City foxes are becoming more and more populous and so their interactions with humans are bound to increase. In Germany, one such city fox has become a notorious shoe thief, 86 pairs of shoes beings found in the fox's den, and more nearby.

Why would a fox want shoes? Are its own feet not suited enough for city living so it decided some human footwear was necessary? If so, that's a fairly clever piece of work by Fantastic Mr Fox. In fact, perhaps there are tunnels all over the place that old Foxy Loxy's set up to reach the bakers, the butchers and so on to save on the effort of catching his food.

Wednesday, 10 June 2009

Back to school

Okay, so Company Clothing doesn't cover children's clothing, as they don't work, but news that ASDA is to sell an entire 'back to school' wardrobe for £4.75 is certainly blog worthy.

Yet again, low prices are sure to be met with questions of 'how can they afford to make it so cheap?' But, for cash strapped parents in the middle of a recession, it's likely the sound of the packets hitting the bottom of supermarket trolleys will be taking place up and down the country.

Monday, 8 June 2009

The roaring 40s

Twenty 20 cricket is upon us - with England doing their best / worst to make the start of the tournament more dramatic than it needed to be - but what we particularly like is the kits the teams wear. Ostensibly mere variations on their traditional colours - dark blues, greens, yellows etc - they're adorned with numbers like footballers (many seem to have random ones like 99 or 45 - eh?) and their names emblazoned across the back.

Of course, with such loud, bright colours the potential for kit clashes is high. If Pakistan play India you get sky blue v dark green. Urgh.

Thursday, 4 June 2009

Football shirts = money

This time last week fans of Manchester United were rueing a, let's be honest, pretty terrible display from their team in the Champions League final. While their detractors were of course smiling from ear to ear.

Still, no point wasting time dwelling on such defeats, thought the board, and promptly secured a deal worth £80 million over four years for the next shirt sponorship, with financial firm Aon. Isn't that amazing? A brand can make £80 million from selling space on their shirts. Only sport could provide such power to a brand to be able to secure such huge revenue - indeed this is the largest ever football sponsorship deal, vastly eclipsing Bayern Munich's £56.5 million pound deal from a few years ago.
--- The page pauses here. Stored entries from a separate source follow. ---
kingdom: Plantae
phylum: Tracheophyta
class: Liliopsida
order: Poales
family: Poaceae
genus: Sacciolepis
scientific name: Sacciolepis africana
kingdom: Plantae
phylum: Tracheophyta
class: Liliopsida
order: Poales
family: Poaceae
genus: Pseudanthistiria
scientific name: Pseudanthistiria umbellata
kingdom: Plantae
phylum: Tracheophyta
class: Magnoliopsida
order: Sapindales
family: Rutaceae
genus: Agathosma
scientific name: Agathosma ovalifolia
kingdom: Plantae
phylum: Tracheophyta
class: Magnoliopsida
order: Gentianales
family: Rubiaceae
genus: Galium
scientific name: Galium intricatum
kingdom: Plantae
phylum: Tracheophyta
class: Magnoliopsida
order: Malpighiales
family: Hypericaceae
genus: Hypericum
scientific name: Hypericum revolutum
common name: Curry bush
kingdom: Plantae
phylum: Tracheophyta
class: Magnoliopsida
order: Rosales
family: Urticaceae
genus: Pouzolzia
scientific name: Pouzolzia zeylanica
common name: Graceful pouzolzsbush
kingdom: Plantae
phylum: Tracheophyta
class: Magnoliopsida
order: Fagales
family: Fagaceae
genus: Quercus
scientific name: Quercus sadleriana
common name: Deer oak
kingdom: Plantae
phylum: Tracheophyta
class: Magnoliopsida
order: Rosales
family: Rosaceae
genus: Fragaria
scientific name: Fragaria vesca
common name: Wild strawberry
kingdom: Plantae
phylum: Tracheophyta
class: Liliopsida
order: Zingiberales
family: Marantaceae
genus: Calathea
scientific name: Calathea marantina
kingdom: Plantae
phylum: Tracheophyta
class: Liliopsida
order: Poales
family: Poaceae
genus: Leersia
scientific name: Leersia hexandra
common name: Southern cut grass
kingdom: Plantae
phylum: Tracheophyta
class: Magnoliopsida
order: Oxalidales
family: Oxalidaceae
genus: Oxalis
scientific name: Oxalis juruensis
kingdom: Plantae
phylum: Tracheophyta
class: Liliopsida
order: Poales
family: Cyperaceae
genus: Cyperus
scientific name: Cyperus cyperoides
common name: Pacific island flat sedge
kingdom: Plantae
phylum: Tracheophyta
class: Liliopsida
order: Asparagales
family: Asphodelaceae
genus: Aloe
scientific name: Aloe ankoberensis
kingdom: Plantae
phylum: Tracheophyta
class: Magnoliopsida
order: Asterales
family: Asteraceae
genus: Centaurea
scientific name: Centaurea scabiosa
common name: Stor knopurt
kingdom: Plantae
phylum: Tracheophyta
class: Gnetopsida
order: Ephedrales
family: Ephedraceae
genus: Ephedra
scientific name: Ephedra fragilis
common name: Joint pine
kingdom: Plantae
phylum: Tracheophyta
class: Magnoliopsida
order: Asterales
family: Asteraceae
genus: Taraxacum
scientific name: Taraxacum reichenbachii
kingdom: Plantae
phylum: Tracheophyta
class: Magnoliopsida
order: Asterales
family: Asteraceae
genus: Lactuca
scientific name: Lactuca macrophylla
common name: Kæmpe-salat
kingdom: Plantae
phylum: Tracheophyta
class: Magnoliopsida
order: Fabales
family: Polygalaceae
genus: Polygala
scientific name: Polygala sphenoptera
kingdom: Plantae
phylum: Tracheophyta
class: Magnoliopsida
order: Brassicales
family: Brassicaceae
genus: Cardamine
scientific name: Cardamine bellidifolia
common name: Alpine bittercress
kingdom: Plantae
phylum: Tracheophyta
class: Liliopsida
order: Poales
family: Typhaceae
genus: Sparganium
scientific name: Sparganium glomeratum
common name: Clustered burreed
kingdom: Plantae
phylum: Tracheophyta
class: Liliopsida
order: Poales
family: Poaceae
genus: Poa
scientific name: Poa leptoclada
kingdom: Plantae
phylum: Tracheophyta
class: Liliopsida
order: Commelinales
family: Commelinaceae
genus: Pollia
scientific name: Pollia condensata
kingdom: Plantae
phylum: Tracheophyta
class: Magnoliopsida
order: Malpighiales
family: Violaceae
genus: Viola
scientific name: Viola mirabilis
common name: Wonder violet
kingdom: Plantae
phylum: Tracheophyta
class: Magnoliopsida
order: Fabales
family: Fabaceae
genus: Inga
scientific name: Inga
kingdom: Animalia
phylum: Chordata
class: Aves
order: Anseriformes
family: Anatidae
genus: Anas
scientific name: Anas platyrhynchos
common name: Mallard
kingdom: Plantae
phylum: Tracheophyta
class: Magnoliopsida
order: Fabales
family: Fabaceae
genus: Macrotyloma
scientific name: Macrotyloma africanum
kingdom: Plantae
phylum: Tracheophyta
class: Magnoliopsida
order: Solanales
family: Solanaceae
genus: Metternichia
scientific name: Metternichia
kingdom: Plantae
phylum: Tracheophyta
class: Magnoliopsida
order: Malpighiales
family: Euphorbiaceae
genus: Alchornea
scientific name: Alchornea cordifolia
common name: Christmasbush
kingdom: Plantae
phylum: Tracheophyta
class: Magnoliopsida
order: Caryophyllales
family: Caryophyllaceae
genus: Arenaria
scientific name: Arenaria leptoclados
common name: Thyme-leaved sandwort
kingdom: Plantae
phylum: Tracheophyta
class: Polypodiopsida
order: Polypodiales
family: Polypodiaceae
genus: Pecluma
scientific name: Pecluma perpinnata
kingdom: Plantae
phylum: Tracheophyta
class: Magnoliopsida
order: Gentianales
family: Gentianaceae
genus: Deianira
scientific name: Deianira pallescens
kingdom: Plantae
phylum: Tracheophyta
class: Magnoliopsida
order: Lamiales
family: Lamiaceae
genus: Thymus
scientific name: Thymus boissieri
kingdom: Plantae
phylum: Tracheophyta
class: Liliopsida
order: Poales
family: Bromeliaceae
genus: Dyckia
But, whatever the value of the space, it can't help you play any better. As Barcelona proved - they let Unicef use their shirts for free.

Wednesday, 3 June 2009

Golden Oldies

Another quick link here - these stories really don't need rewriting, just linking you see - to a story on the BBC website about technology used in clothing that could help old folks, the elderly etc, by sending information back to their doctor should it detect anything that could become a problem, or even monitoring the temperature in a room and adjusting the thermostat remotely. You gotta love technology that can do that.

Tuesday, 2 June 2009

Water talk

More here on the BBC website about the pros, cons and debates over high-tech swim suits - and a nice bit of history on the gradually rise of swim suit technology. Nothing's ever simple is it?

Monday, 1 June 2009

Hat's off

Just a little link - article on hats on today's BBC Magazine section.

Urgh Factor

As you may have seen on Have I Got News For You this weekend, policewomen have been complaining that their trousers make them look like, gulp, Simon Cowell. Ouch.

The story from The Times says, "The British Association of Women in Policing is lobbying the Government and the Association of Chief Police Officers for better-fitting uniforms. Liz Owsley, of the BAWP, said: “Women police officers have constantly brought up the fact they do not have a proper uniform. If you are going out there, protecting the public and being in confrontational circumstances, you need to feel professional and confident. If you are going out there looking like a sack of spuds, you are not feeling confident and you are not going to do your job properly."

Which is all very true. In fact we covered a similar story a while back in which we looked at how Nottinghamshire Police were in constant communication with their female officers to ensure they were happy with the quality of the garments they were issued with.